Look at this.

Ender Rises

Wass sappening?
WASHINGTON (Reuters) -- Vast areas of snow in Antarctica melted in 2005 when temperatures warmed up for a week in the summer in a process that may accelerate invisible melting deep beneath the surface, NASA said on Tuesday.

A new analysis of satellite data showed that an area the size of California melted and then re-froze -- the most significant thawing in 30 years, the U.S. space agency said.

story.lg.antarctica.melt.jpg

The red/orange area is what melted.
 
This is the third typo I've seen of your's today.

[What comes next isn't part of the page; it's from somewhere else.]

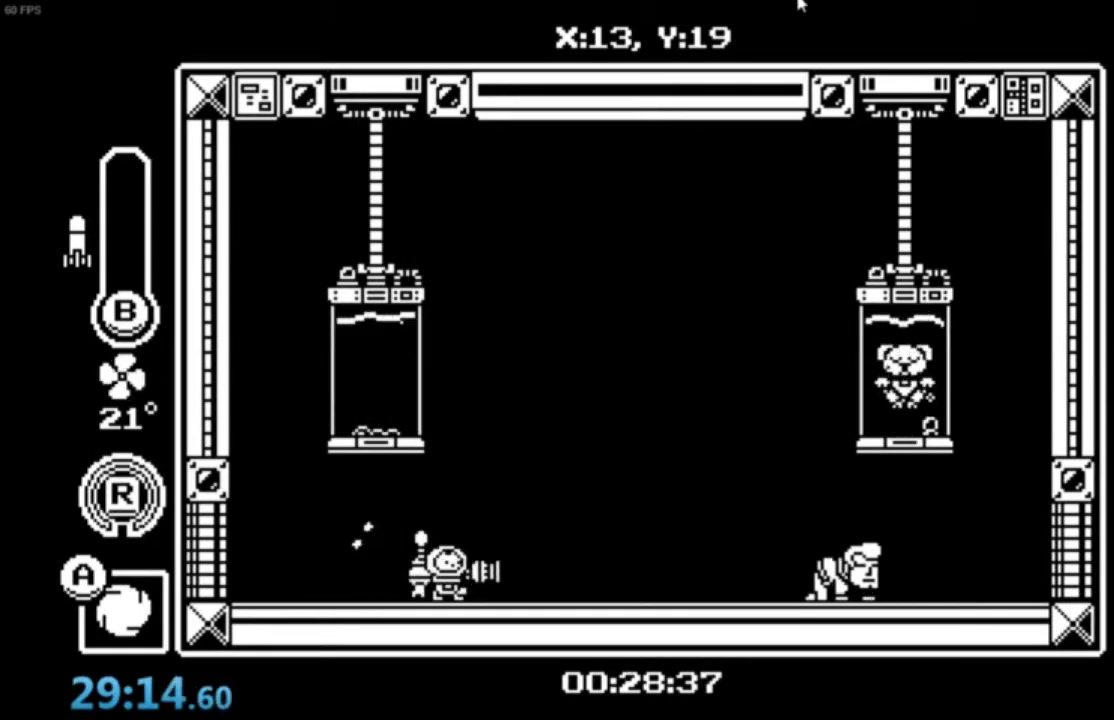
{"buttons": ["A", "Y"], "left_stick": "center", "events": []}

Thanks for keeping count...? I guess it's a good thing I don't pride myself on my skills as a typist, else I'd have had one shitty day. I suppose if I was really into typing, the only thing that would upset me more than making three typo's in a day would be finding out I was not graduating. Boy would that ever suck.
 
Thanks for keeping count...? I guess it's a good thing I don't pride myself on my skills as a typist, else I'd have had one shitty day. I suppose if I was really into typing, the only thing that would upset me more than making three typo's in a day would be finding out I was not graduating. Boy would that ever suck.

:lol: You jackass.
 
Another bit of interesting news.

The Southern Ocean around Antarctica is so loaded with carbon dioxide that it can barely absorb any more, so more of the gas will stay in the atmosphere to warm up the planet, scientists reported Thursday.

Human activity is the main culprit, said researcher Corinne Le Quere, who called the finding very alarming.

The phenomenon wasn't expected to be apparent for decades, Le Quere said in a telephone interview from the University of East Anglia in Britain.

"We thought we would be able to detect these only the second half of this century, say 2050 or so," she said. But data from 1981 through 2004 show the sink is already full of carbon dioxide. "So I find this really quite alarming."

The Southern Ocean is one of the world's biggest reservoirs of carbon, known as a carbon sink. When carbon is in a sink -- whether it's an ocean or a forest, both of which can lock up carbon dioxide -- it stays out of the atmosphere and does not contribute to global warming.